研究課題/領域番号 |
23730250
|
研究機関 | 上智大学 |
研究代表者 |
小西 祥文 上智大学, 国際教養学部, 助教 (40597655)
|
研究期間 (年度) |
2011-04-28 – 2013-03-31
|
キーワード | 水質取引 / 空間的汚染価格 / 兌換率 / 非線形 |
研究概要 |
平成23年度には、研究計画の第一~第三段階の理論的研究をほぼ完成させる事が出来た。第一に、二つ以上の支流が存在し非便益関数が非線形であるような一般的な水系に於ける費用対便益問題を定義し、その最適解を達成することの出来るHung-Shaw型とFarrow et al.型の費用対効果問題が存在することを証明した。次に、TRSモデル・DTRSモデルの市場均衡を再定義した結果、TRSモデルは二つ以上の支流が存在する場合、DTRSモデルは非便益関数が非線形である場合に、市場均衡が費用対効果問題の最適解を必ずしも達成しない事を理論的に証明した。第三に、米国EPAによって開発されたNational Water Pollution Control Assessment Modelをベースとして、三つの汚染企業が河川に存在するケースを仮定し、比較的単純化された数値モデルを構築した。解析ソフトMatlabを利用して、同数値モデルに基づいたシミュレーションを行ったところ、TRSモデル・DTRSモデルそれぞれの問題点がより明らかになった。具体的には、TRSモデルがパレート改善的な水質取引を阻害する傾向がある一方、DTRSは反対にパレート非改善的な水質取引を推奨してしまう傾向がある事、これらの数値結果の特性が、汚染企業の空間上の分布に大きく依存する事、等が分かった。更に、排出権の初期配分量(分布は所与と仮定)を変動させた分析を行った結果、誤った初期配分量を分配する事によって生じる経済的損失の方が、TRSモデルないしDTRSモデルの市場均衡における内生的な空間的汚染価格が非効率である事から生じる経済的損失よりも遥かに大きい事が分かった。これらの結果を纏めた論文は、京都大学環境経済学セミナー、ミネソタ大学環境経済学セミナー、東アジア環境資源経済学会の第二回大会にて口頭発表を行っている。
|
現在までの達成度 (区分) |
現在までの達成度 (区分)
2: おおむね順調に進展している
理由
交付申請書に記載した「研究実施計画」では、上述の第一~第三段階までの研究を終了させる計画であったが、その計画通りに理論的結果・数値モデルのシミュレーション結果を出す事が出来た。
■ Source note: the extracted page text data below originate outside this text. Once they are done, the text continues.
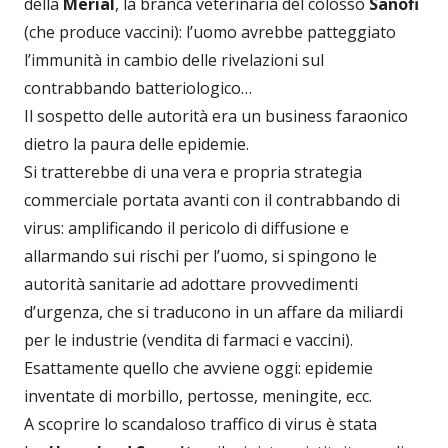
della
Merial
, la branca veterinaria del colosso
Sanofi
(che produce vaccini): l’uomo avrebbe patteggiato
l’immunità in cambio delle rivelazioni sul
contrabbando batteriologico…
Il sospetto delle autorità era un business faraonico
dietro la paura delle epidemie.
Si tratterebbe di una vera e propria strategia
commerciale portata avanti con il contrabbando di
virus: amplificando il pericolo di diffusione e
allarmando sui rischi per l’uomo, si spingono le
autorità sanitarie ad adottare provvedimenti
d’urgenza, che si traducono in un affare da miliardi
per le industrie (vendita di farmaci e vaccini).
Esattamente quello che avviene oggi: epidemie
inventate di morbillo, pertosse, meningite, ecc.
A scoprire lo scandaloso traffico di virus è stata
また、これまでの結果を纏めた論文に対しては、メリーランド大学Scott Farrow教授、テネシー大学Jacob LaRiviere助教授より良いコメントを頂いている。その意味で、計画通り(あるいは計画以上に)順調に進んでいると言える。その一方で、第四段階の実証研究に向けた準備や、本研究を手伝える能力を持った大学院生の選定に若干遅れが出ており、平成24年度の計画達成に若干の遅れが予想されることから、「概ね順調に進展している」という自己評価とさせて頂いた。
|
今後の研究の推進方策 |
次年度(平成24年度)には、第四段階の実証研究に向けた準備を行う。実証研究では、上記数理モデルのパラメーターを、実在の水系のデータを使って、カリブレーション・推計する。過去に欧米で行われた類似の実証研究では、準備段階からも含めて数年に渡ることが普通であり、研究の質を下げないためにも、本研究の実証部分には数年掛けることが望ましいと考える。したがって、平成24年度は、実証研究を成功させるための準備期間とする予定である。具体的には、日本・米国において、以下の条件を満たす水系、及び協力可能な自然科学者を選別する:(1)水質問題が顕著である、(2)二つ以上の支流が存在する、(3)非線形な非便益関数が予測される、(4)自然科学者による水質問題の既存研究が存在し、本研究の経済学的なモデルとの融合が比較的容易である、(5)比較的大きな水系であり、水質取引の導入による経済的メリットが大きい。平成23年度中に、研究協力者であるJay Coggins教授と以上の点に関して議論を進めた結果、ミネソタ州南部に流れるミネソタ川に新たに導入されたTotal Maximum Daily Load (TMDL) 規制を研究対象とするのが良いのではないかとの結論を得た。したがって、次年度にはミネソタを訪問し、同流域の水質汚染問題が、実証研究の対象として相応しいか否かの評価をする為の実地調査を行う予定である。また、ミネソタ大学の大学院生を雇い、データの入手・整備を手伝って貰う。日本でも類似の実証研究の可能性を探りたいと考えており、日本の水質取引の研究者とも意見交換をしていきたいと考えている。
|
次年度の研究費の使用計画 |
次年度の研究費約140万円を、以下のように使用する予定である。(1)ミネソタ川流域の汚染問題に関する実地調査・データ収集の為にミネソタ大学の大学院生を研究助手として雇う予定である。その為の謝金として約40万円(8週間分給与)を支払う予定としている。(2)平成23年夏に予定されていたミネソタ訪問を、交付決定遅延の為に予定通り行う事が出来なかった為、その分、次年度にミネソタを長期訪問し、研究協力者であるJay Coggins 准教授や研究助手と綿密な打ち合わせ・議論を行うと同時に、ミネソタ川の汚染問題に関する実地調査を行う予定である。そのための渡航費・滞在費に約40万円を使用する予定である。(3)ミネソタからの帰途、ハワイ大学の環境経済学者である樽井礼准教授を意見交換・発表のために訪問する事を計画しており、滞在費用として約15万円を計上する予定である。(4)まだ具体的な学会は決定していないが、学会発表用の旅行費・滞在費として約20万円を使用する。(5)最後に、データ収集の際に必要となる未確定の予備的経費(データ・ライセンス、ソフトウェア、助手の経費、資料代、助手のPC、助手の雇用延長等)として、25万円ほど必要になるのでは無いかと考えている。